L’éducation de la femme du médecin fit un grand pas, grâce à ce moyen. Elle passait des heures entières à lire dans le petit parloir de Graybridge, et George, dont la vie était très-active, en vint à la regarder comme dans son état normal lorsqu’elle tenait un livre à la main, et à ne s’offenser en aucune façon lorsqu’elle gardait un livre à côté de son assiette pendant les repas, ou qu’elle répondait vaguement à ses simples paroles. Gilbert était très-satisfait. Il n’avait jamais cherché autre chose : une jolie petite femme pour lui sourire lorsqu’il rentrait au logis, pour brosser son chapeau de temps en temps dans le vestibule, après le déjeuner, avant qu’il sortît pour sa tournée professionnelle, et pour se rendre deux fois chaque dimanche à l’église, appuyée sur son bras.
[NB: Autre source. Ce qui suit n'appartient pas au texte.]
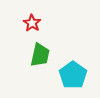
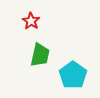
red star: moved 1 px left, 2 px up
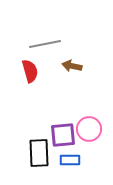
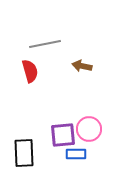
brown arrow: moved 10 px right
black rectangle: moved 15 px left
blue rectangle: moved 6 px right, 6 px up
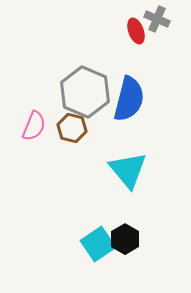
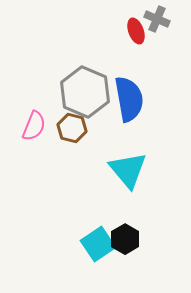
blue semicircle: rotated 24 degrees counterclockwise
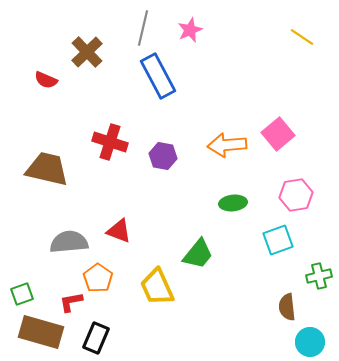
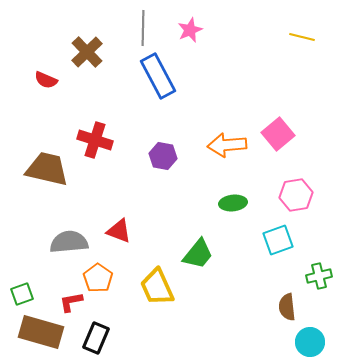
gray line: rotated 12 degrees counterclockwise
yellow line: rotated 20 degrees counterclockwise
red cross: moved 15 px left, 2 px up
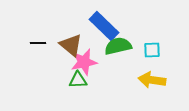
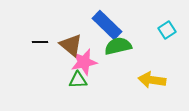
blue rectangle: moved 3 px right, 1 px up
black line: moved 2 px right, 1 px up
cyan square: moved 15 px right, 20 px up; rotated 30 degrees counterclockwise
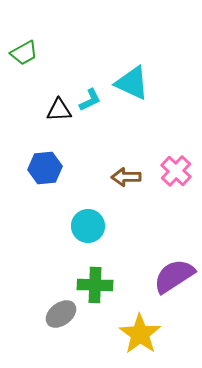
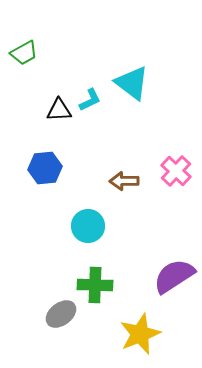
cyan triangle: rotated 12 degrees clockwise
brown arrow: moved 2 px left, 4 px down
yellow star: rotated 15 degrees clockwise
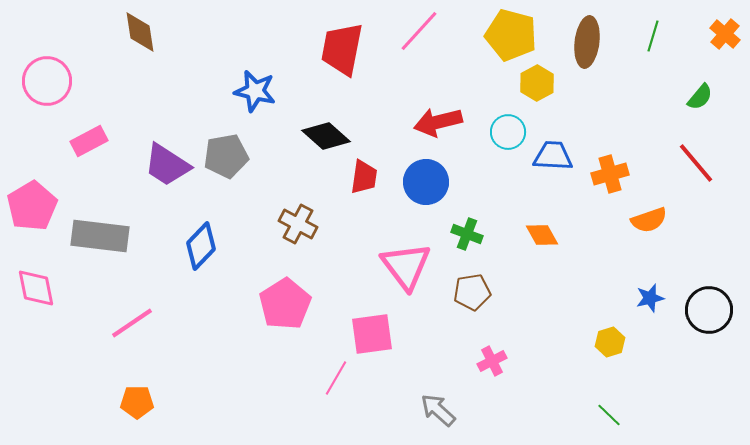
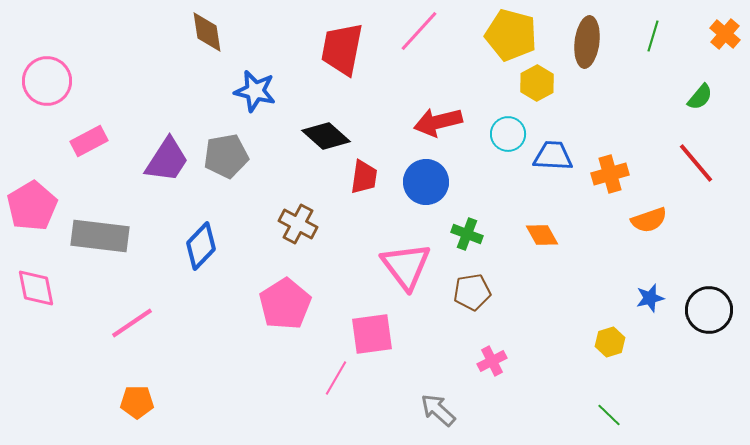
brown diamond at (140, 32): moved 67 px right
cyan circle at (508, 132): moved 2 px down
purple trapezoid at (167, 165): moved 5 px up; rotated 90 degrees counterclockwise
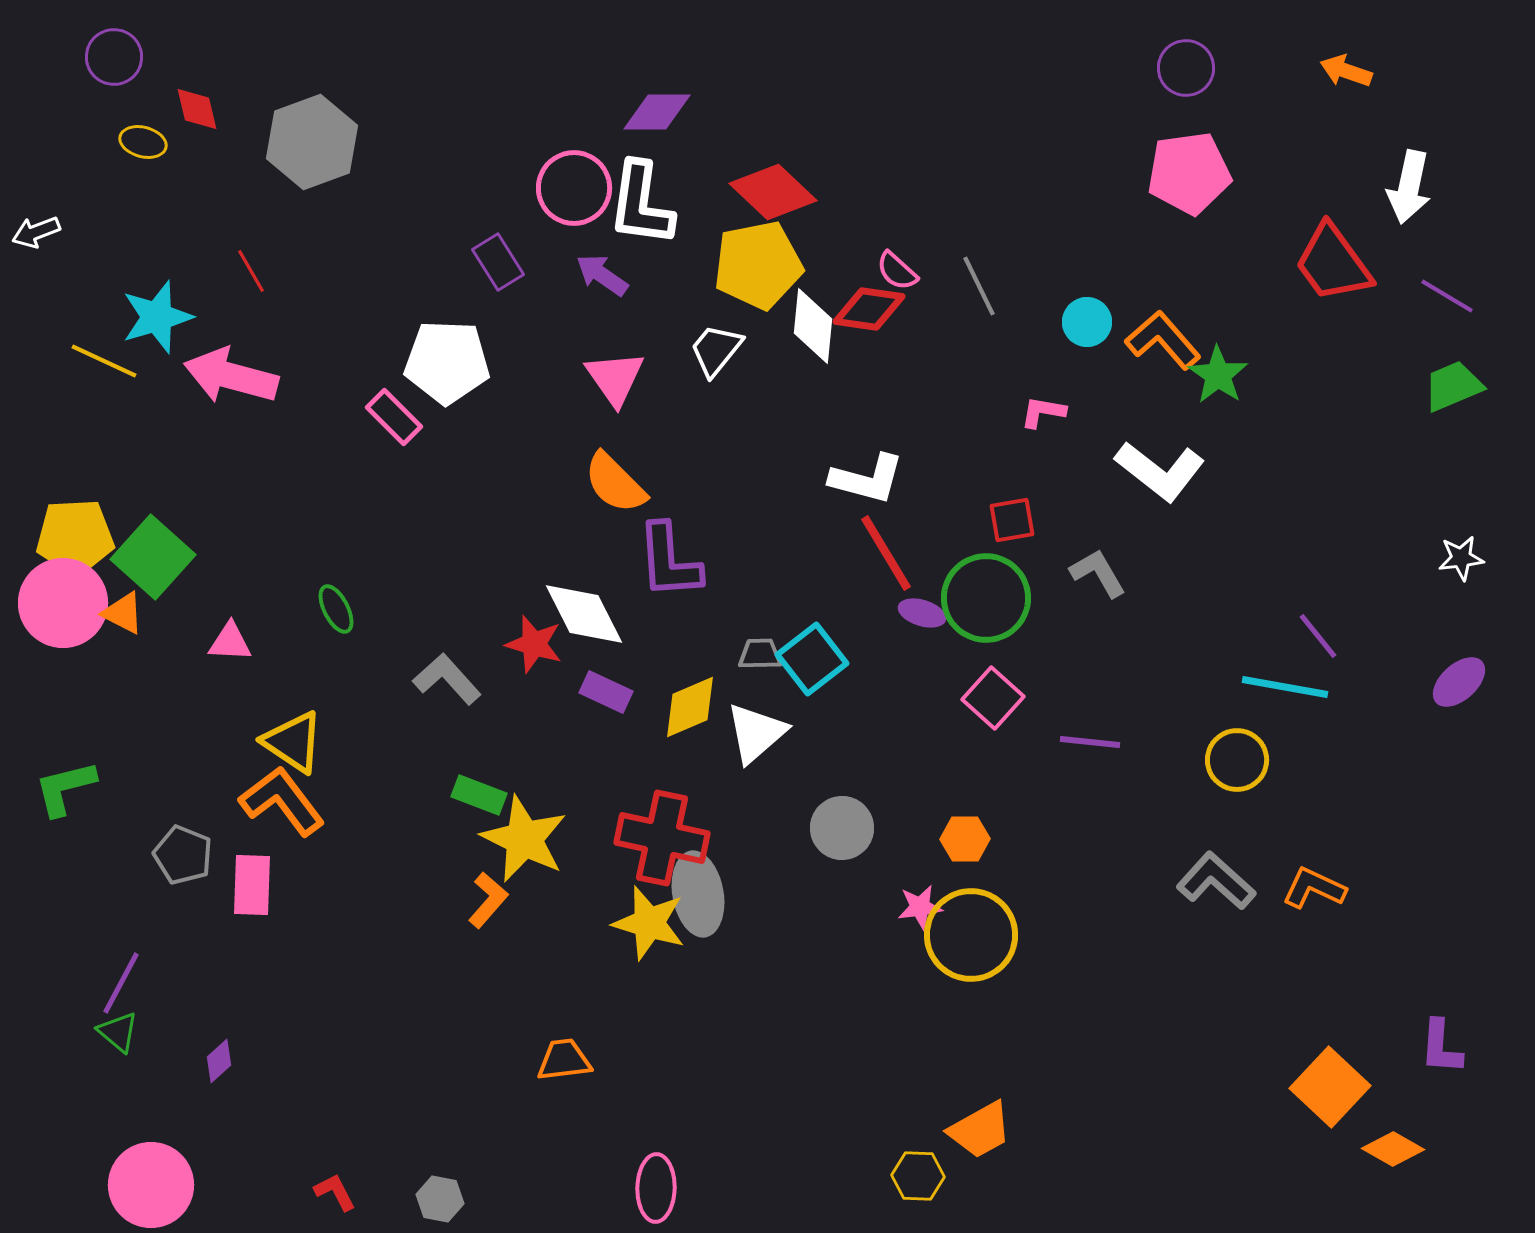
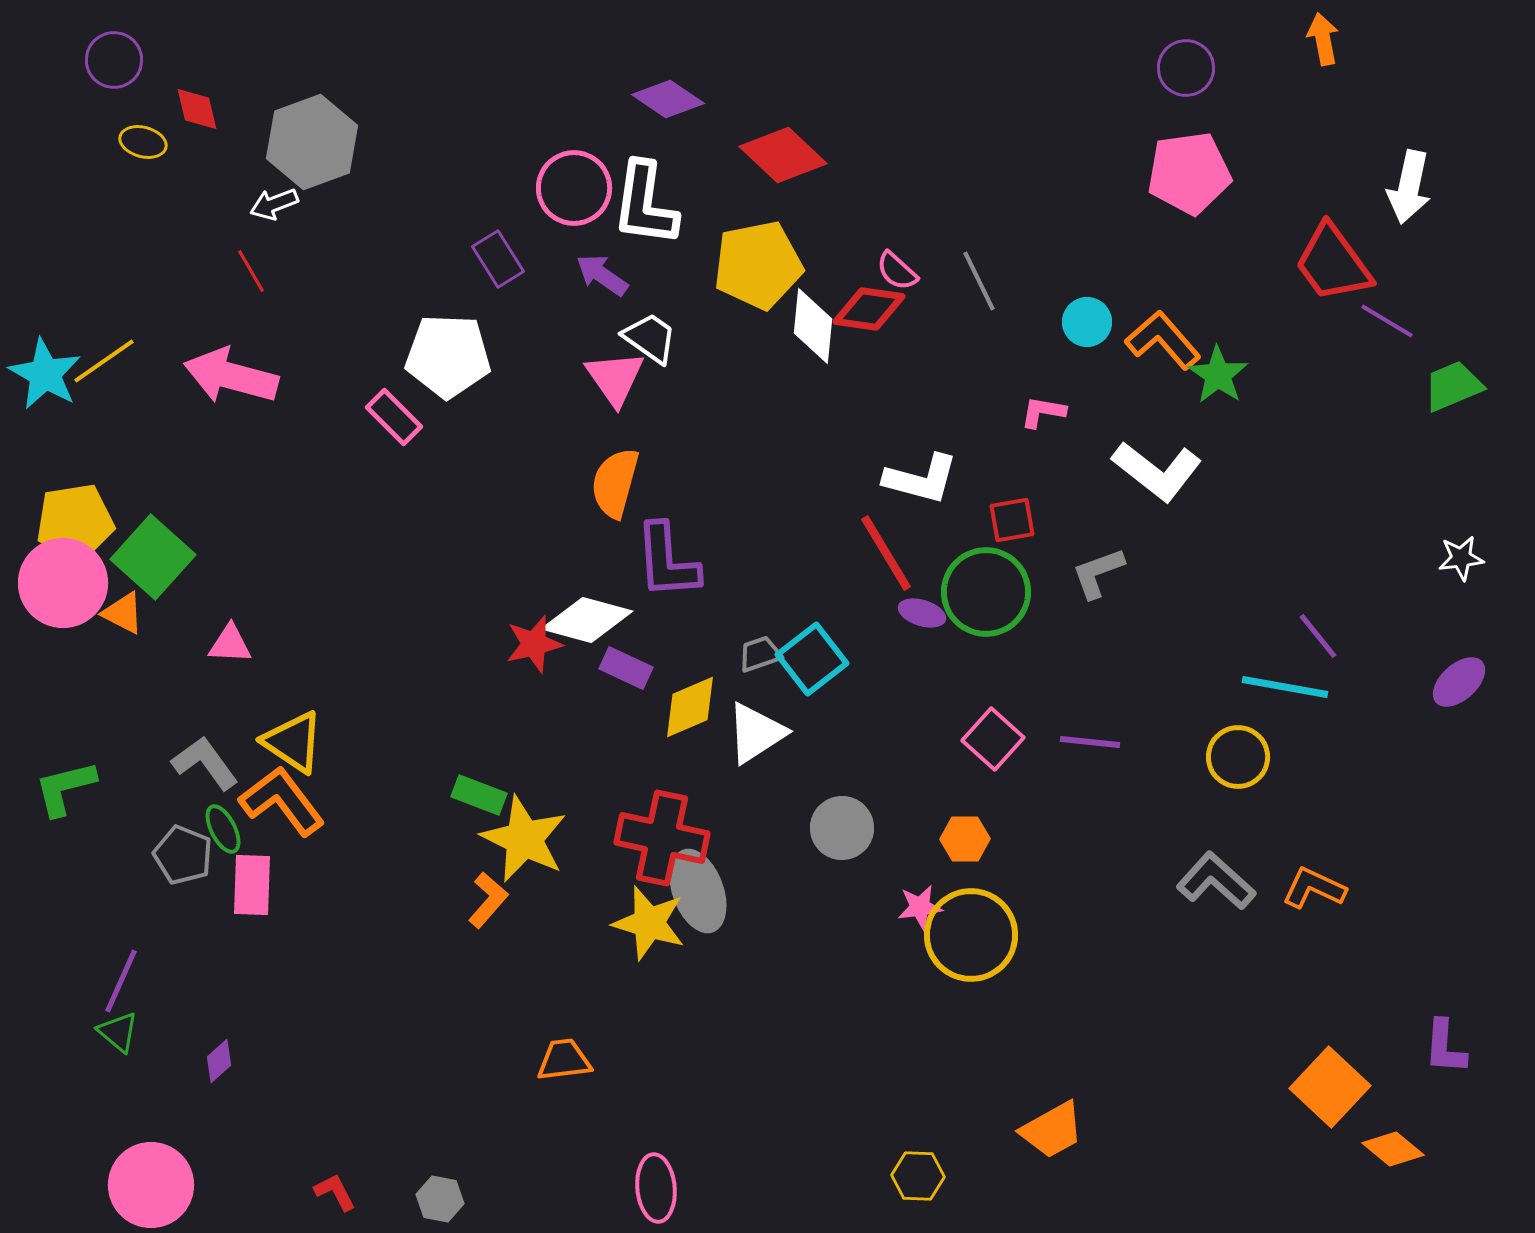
purple circle at (114, 57): moved 3 px down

Si quelqu’un avait dit qu’un mariage dans ces conditions ne représentait pas une union parfaite et entière, Gilbert eût souri en regardant cette personne comme un fou inoffensif.

Lansdell rencontra très-souvent la femme du médecin ; parfois sur le pont voisin du moulin, parfois dans les prairies qui agitaient leurs vagues d’émeraude autour de Graybridge, de Mordred, et de Warncliffe. Il la rencontra très-souvent. Ce n’était pas chose nouvelle pour Isabel d’errer en tous sens dans ce paradis rustique. Mais il était tout à fait nouveau que Lansdell s’adonnât avec tant de passion à la promenade pédestre. Cette fantaisie ne pouvait pas durer, néanmoins ; l’ouverture de la chasse approchait, et Lansdell allait avoir quelque chose de mieux à faire que de perdre son temps par les champs et les bois, en causant avec la femme du médecin.